__HOW TO COMPLETE THIS TASK__
If a line in the entries contains the word "wall", list it.

(Data entries)
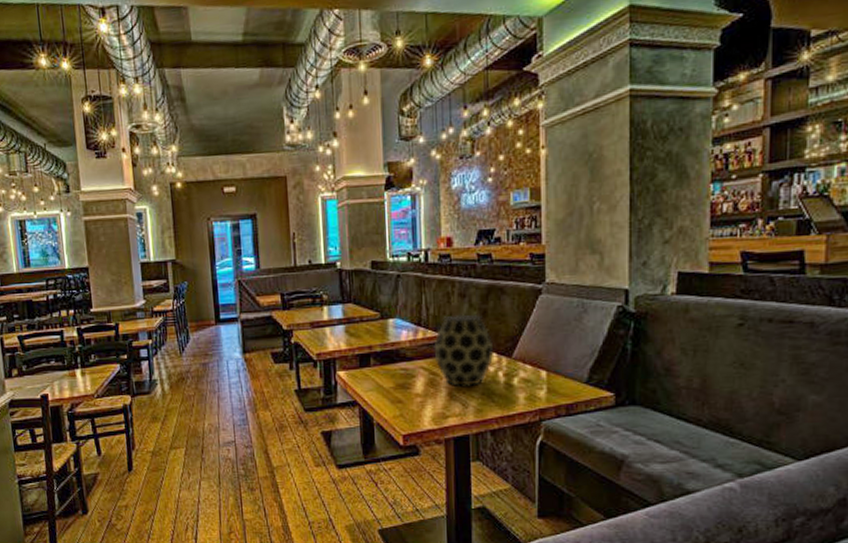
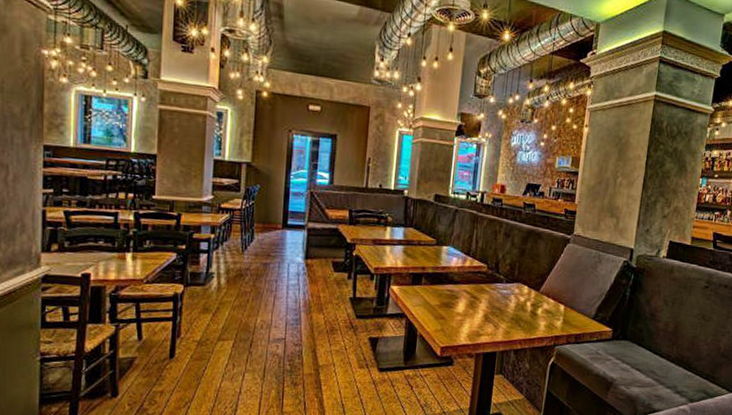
vase: present [433,314,494,386] -> none [477,249,526,311]

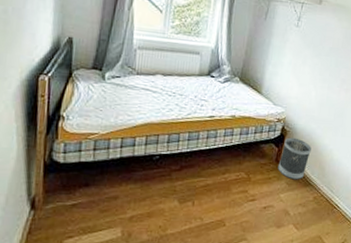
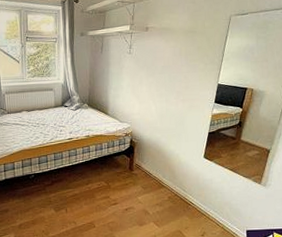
wastebasket: present [278,137,312,180] -> none [132,147,159,184]

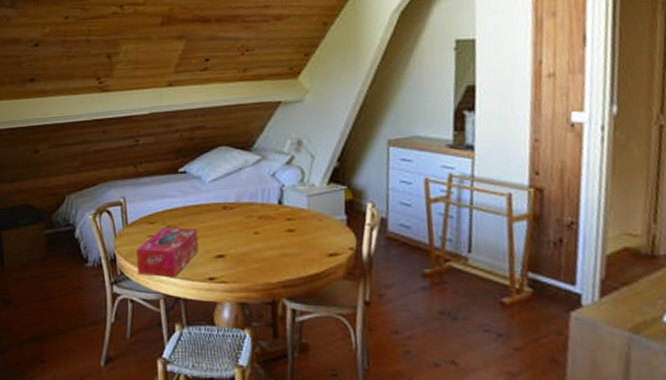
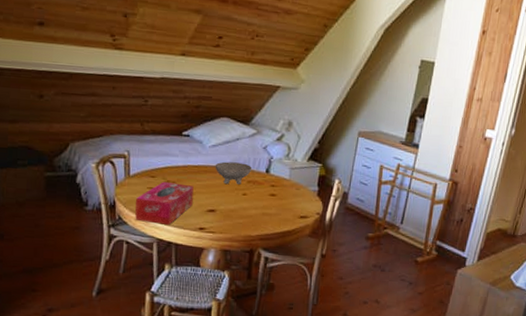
bowl: none [218,196,262,224] -> present [215,161,252,185]

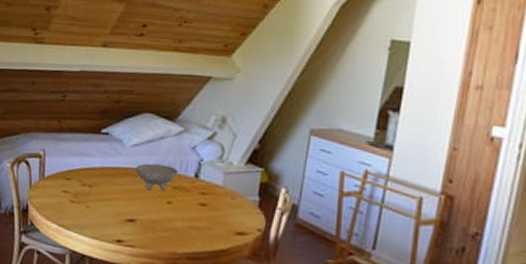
tissue box: present [135,181,194,225] -> none [47,184,112,235]

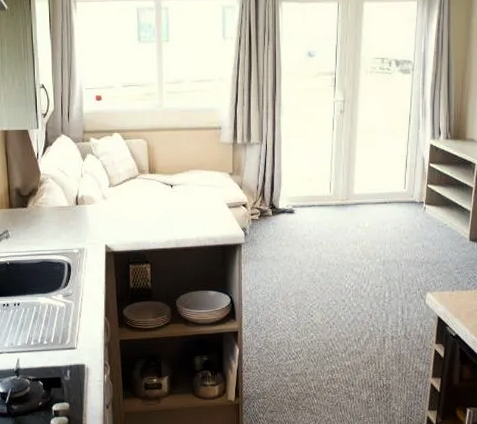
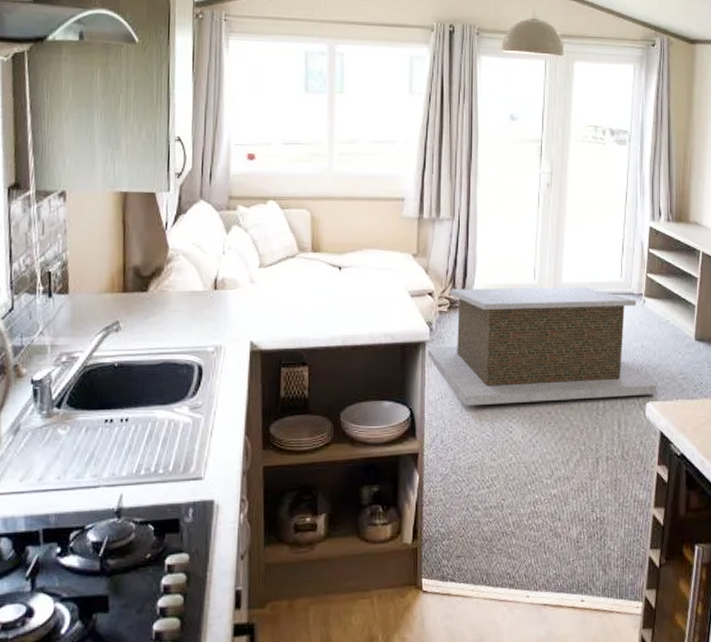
coffee table: none [242,197,436,295] -> present [426,287,657,406]

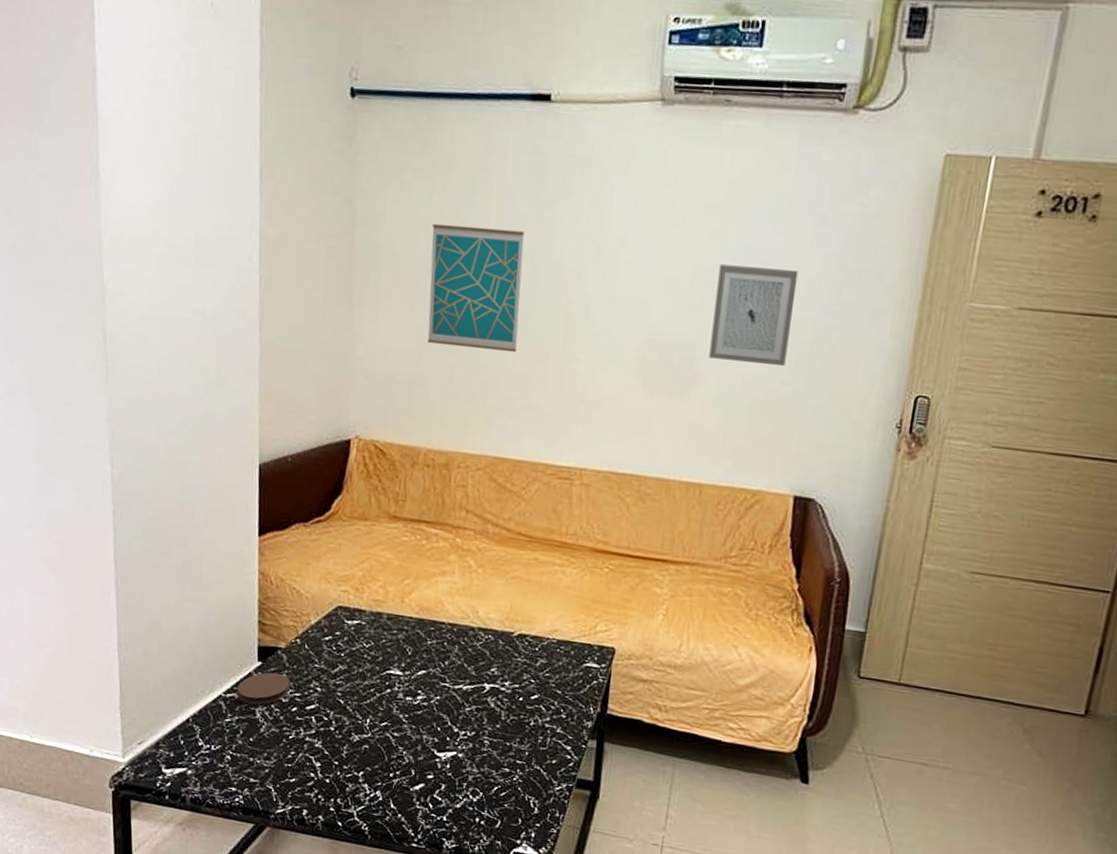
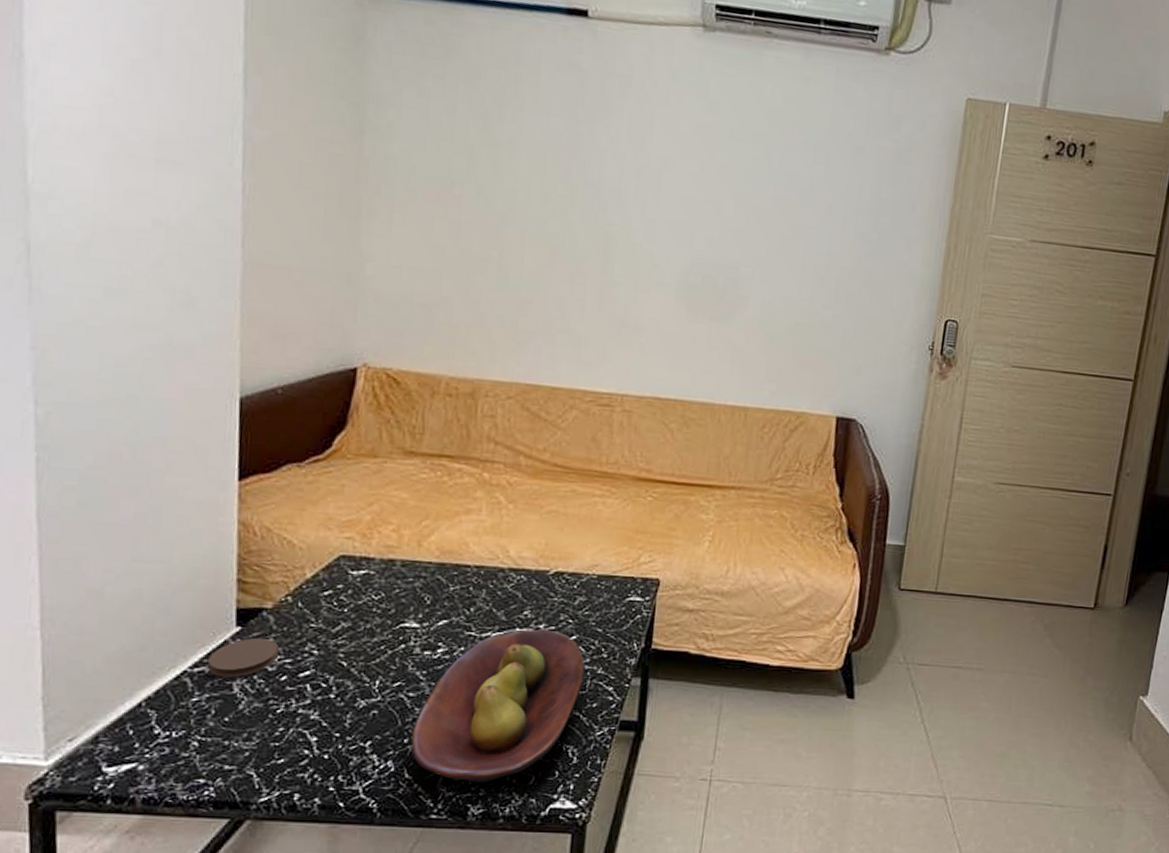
fruit bowl: none [395,684,546,821] -> present [410,629,585,783]
wall art: present [427,223,525,353] -> none [449,134,560,275]
wall art: present [709,264,799,367] -> none [753,190,838,292]

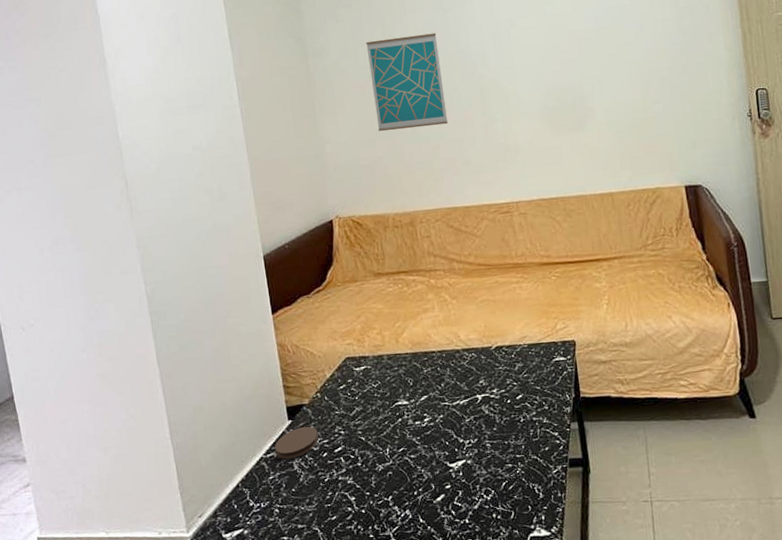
fruit bowl: present [410,629,585,783] -> none [418,393,535,522]
wall art: none [449,134,560,275] -> present [366,33,449,132]

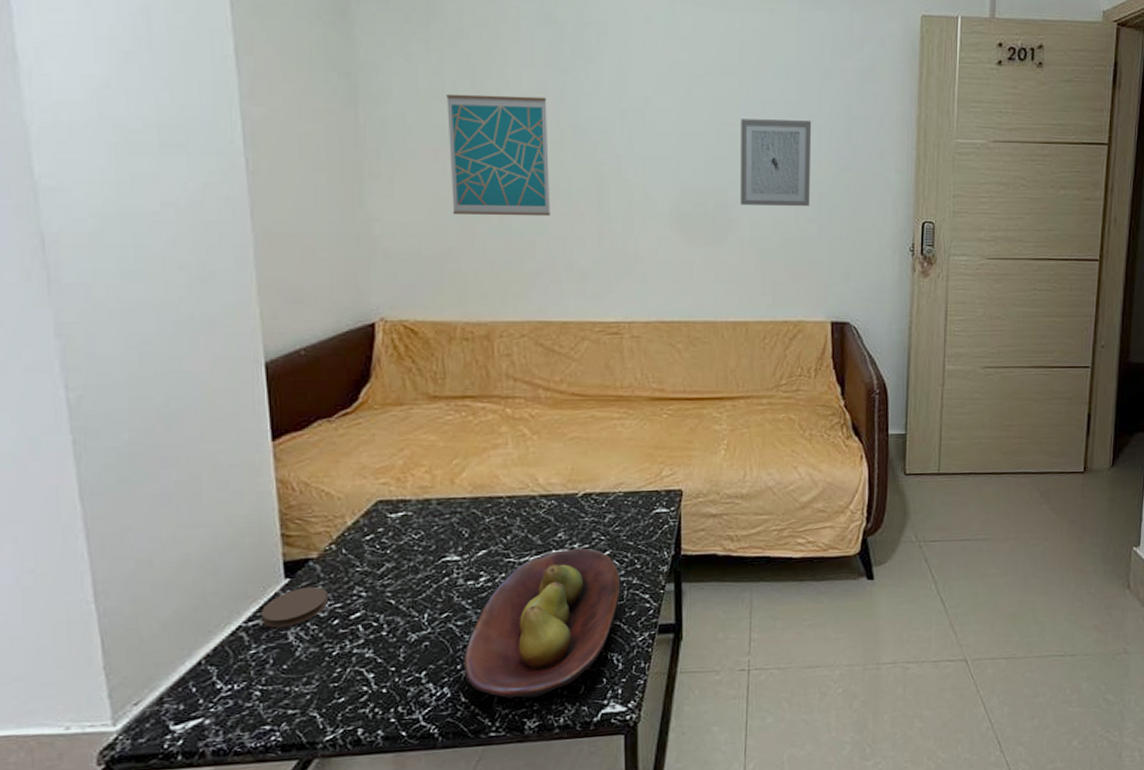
fruit bowl: none [418,393,535,522] -> present [463,549,621,699]
wall art: none [586,18,653,95] -> present [740,119,812,207]

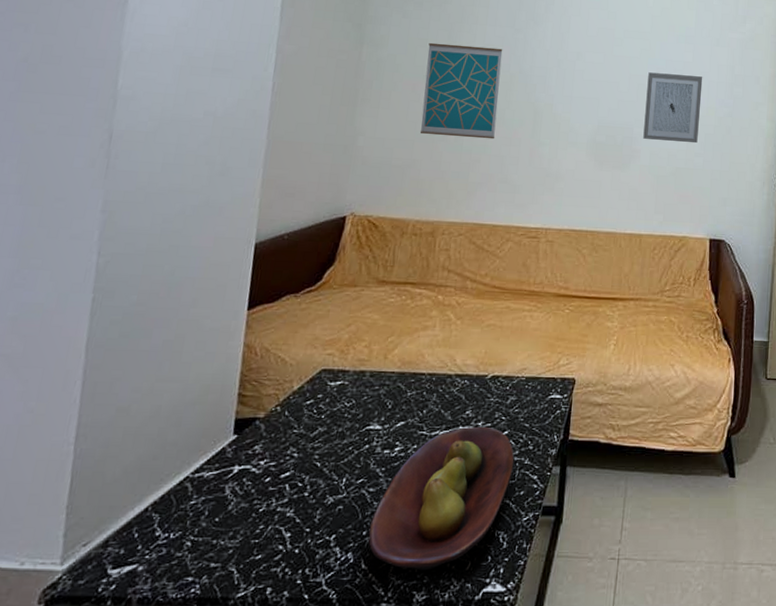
coaster: present [262,586,328,628] -> none [207,444,266,481]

__OUTPUT__
wall art: present [427,223,525,353] -> none [449,134,560,275]
wall art: present [709,264,799,367] -> none [753,190,838,292]
wall art: none [449,134,560,275] -> present [366,33,449,132]
wall art: none [586,18,653,95] -> present [740,119,812,207]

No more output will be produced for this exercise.